··· Text to read ···
Lizzie Russell

One of the many advantages of researching the history of Rosemarket is the people we meet along the way. A chance encounter during a visit to Carew Market near Tenby one Sunday morning by our Treasurer, Antony Haley, ultimately led to this article being included on our website.

In 2003, Pembrokeshire U3A (University of the Third Age), wrote and published a small book entitled ‘Looking Back at Pembrokeshire; an anthology of Memories and Photographs’. The culmination of many hours of dedicated work by a team of volunteers, it included contributions on Rosemarket.

On a spring afternoon in 1978 one of the volunteers had met with 92 year old Mrs Elizabeth Thomas at her home in Haverfordwest, where she talked of her childhood days when she had been Lizzie Russell of Rosemarket (born Mary Elizabeth (Lizzie) Russell on 4th March 1887). The details of their conversation were included in the book and we are delighted that Rosemarket Local History Society has been granted permission by Pembrokeshire U3A to reproduce it here.
···
** What you need to do **
a) In the text about Lizzie Russell, in which town was Mrs Elizabeth Thomas living when a volunteer met her in 1978?
b) Pick up the text about Lizzie Russell where it ends and keep writing.
··· Records shown ···
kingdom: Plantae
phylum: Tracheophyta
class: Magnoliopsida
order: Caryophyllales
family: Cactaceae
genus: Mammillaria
···
** Answers for this exercise **
a) Haverfordwest

b)
The Lizzie Russell Story

“I was born in Rosemarket at Middle Bastleford and later we moved to live in the village. My father worked for the Great Western Railway (GWR). He was a checker on the pontoon at Neyland, checking the cargoes from Ireland.  [Note; the Irish Ferry moved from Neyland to Fishguard in 1906].

My mother had to keep the house going and feed us children. We were never hungry. I don’t know how mother did it. When I think of the money that goes into families today! She used to work hard and father, when he came home, as soon as he had had his dinner, went out into the garden. We always had plenty of vegetables and fruit and mother had some chickens. We never bought a thing, not an egg or anything like that.

We had two pigs in the cot, one up to fifteen score was killed just before Christmas and then we had bacon all the year. Father used to bring home a piece of beef from Neyland for Sunday dinner. We had bacon broth the rest of the week. The other pig was sold for pork earlier than the bacon pig. Father was a wonderful butcher. He jointed it up and we kiddies took it round the different places in Rosemarket at sixpence a pound. With that money we got two more pigs to go in the cot. They don’t do that today.

For clothes we bought material and Mrs John, the village dressmaker, made them up for us. My grandfather was a tailor and also the church bellringer and all the rest.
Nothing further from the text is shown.